Panczer carries a burner phone at all times so that students, staff, or faculty in quarantine have access to her. Health care providers at the center carry burner phones for those who are in isolation. 

How it works 

The center operates its COVID-19 testing clinic with precision from an out-of-the-way conference room separate from where patients with other, non-COVID-19 health concerns are seen — also unique approach, Girth said. 

“We don’t take walk-ins, we ask people to call before they come, and after they check in at the front desk they are directed here so they have minimal contact,” Girth said. 

The health center uses saliva tests to check for the virus. Each patient is given a vial which they take outdoors to collect spit in, reducing the close proximity of staff and thus reducing the amount of costly PPE needed. 

Results are very sensitive and specific. 

“The problem with rapid tests, which we opted to not do, is that a positive is a positive but a negative might not be a negative,” Girth said. “With this, which is a PCR molecular test, results are highly accurate and the turn-around time is 24 hours or less.” 

A courier picks up samples to take to Cytocheck, a lab in Parsons, Kansas, just 40 minutes away. 

“Yesterday, we sent tests at 4 p.m. and this morning our staff were notifying people of their results by 8 a.m.,” Girth said. “We are very pleased with that kind of turnaround time. 

Health Center

Labor intensive 

Keeping track of those who test positive is labor intensive. 

“We personally notify each person, we send them a packet of information, we do documentation, we forward it to the county health department, and we add it to a spreadsheet so the Student Life division is aware,” Girth said.  

At one point, staff did a daily phone call with students in isolation until the number reached 40 and it became unmanageable.
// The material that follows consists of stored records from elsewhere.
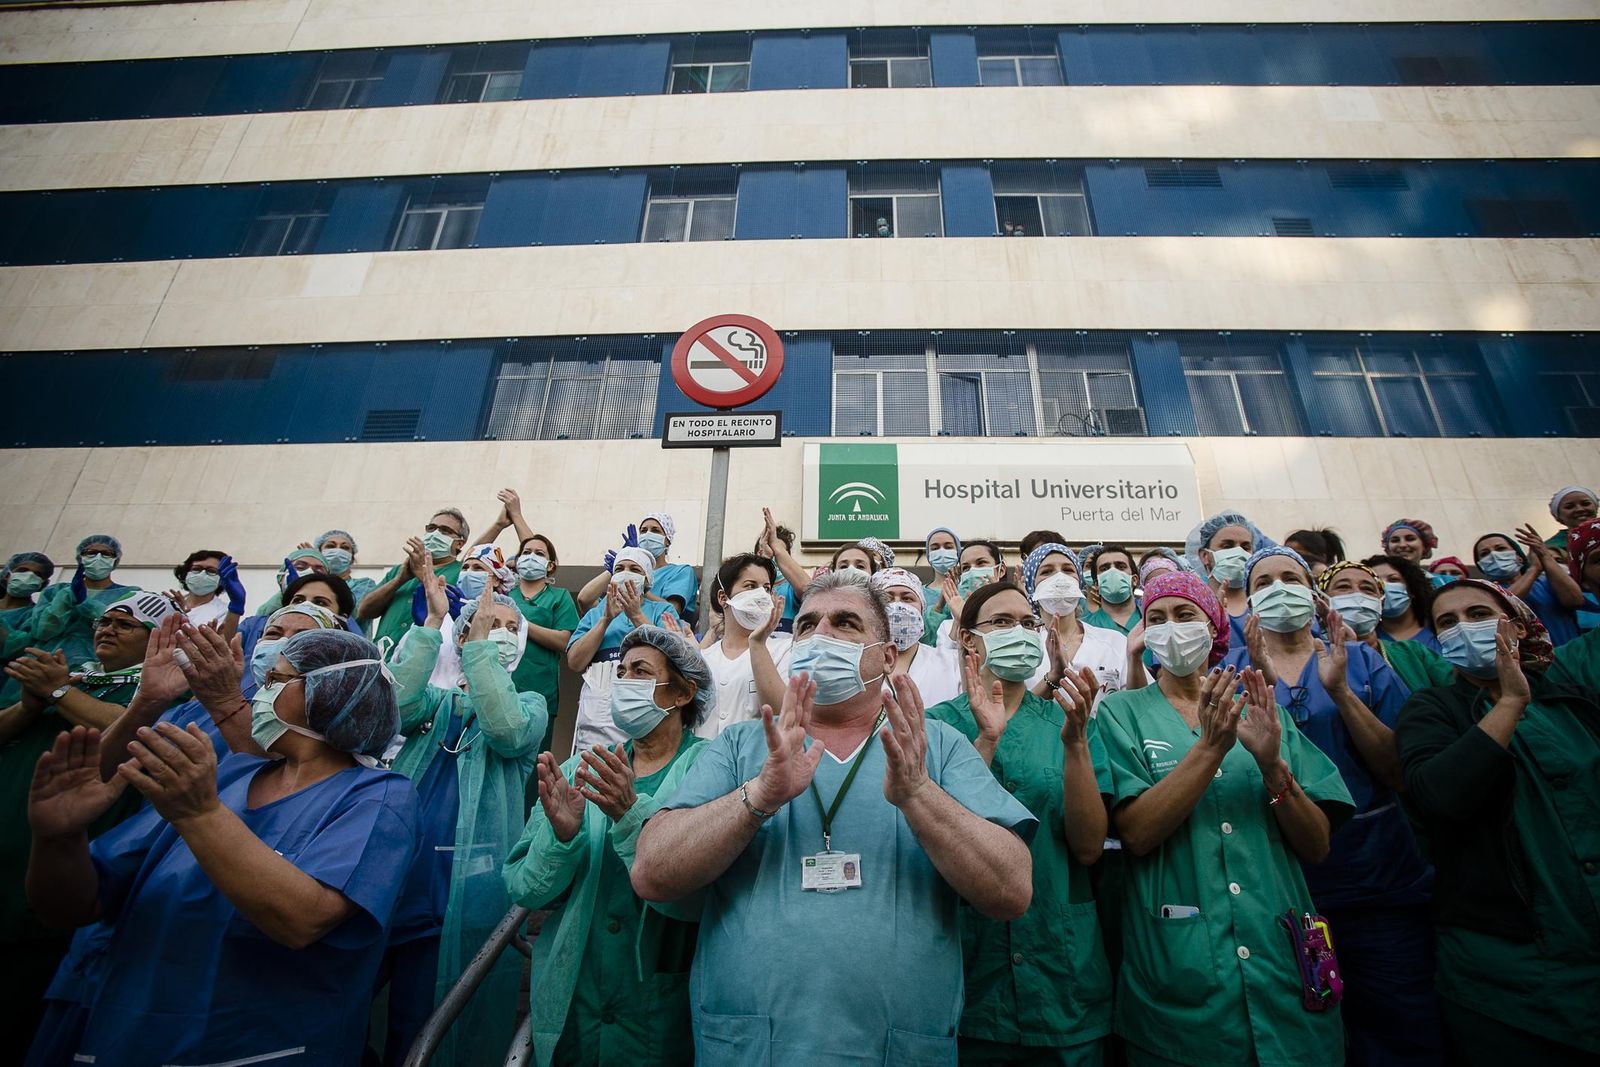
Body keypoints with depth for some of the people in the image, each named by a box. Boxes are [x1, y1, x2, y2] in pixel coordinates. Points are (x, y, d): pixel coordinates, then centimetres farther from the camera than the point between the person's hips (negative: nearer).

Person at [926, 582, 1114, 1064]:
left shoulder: (1067, 720, 0)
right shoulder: (941, 721, -4)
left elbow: (1088, 847, -9)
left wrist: (1076, 743, -23)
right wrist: (986, 739, -25)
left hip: (1063, 965, 2)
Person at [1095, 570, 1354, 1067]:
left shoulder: (1262, 711, 5)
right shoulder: (1123, 712, -3)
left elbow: (1317, 847, 1)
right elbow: (1135, 833, -15)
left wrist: (1271, 763, -16)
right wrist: (1211, 747, -22)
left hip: (1284, 962, 3)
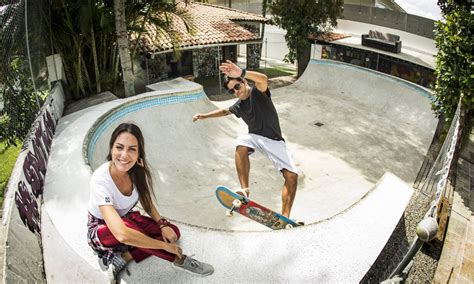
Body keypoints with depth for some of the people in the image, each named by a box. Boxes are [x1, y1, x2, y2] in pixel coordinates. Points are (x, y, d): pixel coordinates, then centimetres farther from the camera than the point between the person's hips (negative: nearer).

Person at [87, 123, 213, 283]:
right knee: (127, 227, -38)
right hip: (101, 229, -6)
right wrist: (164, 245, -35)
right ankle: (179, 260, -20)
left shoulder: (137, 171, -18)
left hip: (126, 218, 6)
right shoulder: (100, 180, -36)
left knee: (173, 232, -11)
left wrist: (163, 224, -18)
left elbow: (147, 203, 1)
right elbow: (122, 234, -45)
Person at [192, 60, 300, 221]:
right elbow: (225, 111, 28)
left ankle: (285, 217, -11)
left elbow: (263, 79, -37)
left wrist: (241, 73, -54)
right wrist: (204, 116, 25)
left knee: (292, 176, -18)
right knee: (241, 144, -34)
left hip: (274, 141, -3)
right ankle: (245, 189, -37)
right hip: (255, 137, 3)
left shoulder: (257, 92, -12)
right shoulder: (239, 106, 5)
Staff learned to change operations to let students contact them — including by text, if preferred — on an as-needed basis.  

Panczer feels the pull: she wears the hat of counselor, the person who has answers to frequently asked questions, the one who helps students who need assistance with alternative housing and food plans while in quarantine and isolation, the one who helps put parents at ease, and more. 

“I try to be one-stop shop,” she said, “to lessen the number of different departments and people each person we serve has to talk to at a time when they’re in crisis.” 

Numbers are trending down, but in late August and early September, there were as many as 600 in quarantine and 101 in isolation, meaning staff were putting in long hours and weekends. 

It’s also labor-intensive, Sandness noted, to field inquiries from many of the 1,000 faculty and staff employed by PSU and the approximately 6,500 students enrolled. 

Health Center


Assisted by Athletic Trainer Phil CarrDr. Sandness and her staff also closely monitoring PSU athletes who have tested positiveAfter isolation, Sandness and her staff give EKG tests to each. Sandness evaluates and must clear each athlete before they’re allowed to return to practice and, ultimately, to play. 

“They’re put them on a graduated return-to-play that takes 14 days,” Sandness said. “Nationally, we’re seeing in younger patients that they sometimes are seeing symptoms three months later, and that includes myocarditis, so there's a great deal of caution when it comes to putting them back on the field.” 

“The university is being a good steward when it comes to their students and student-athletes,” Sandness said. “And at the end of the day, I think we can be proud of what we’ve done here at the Bryant Student Health Center. Really proud.”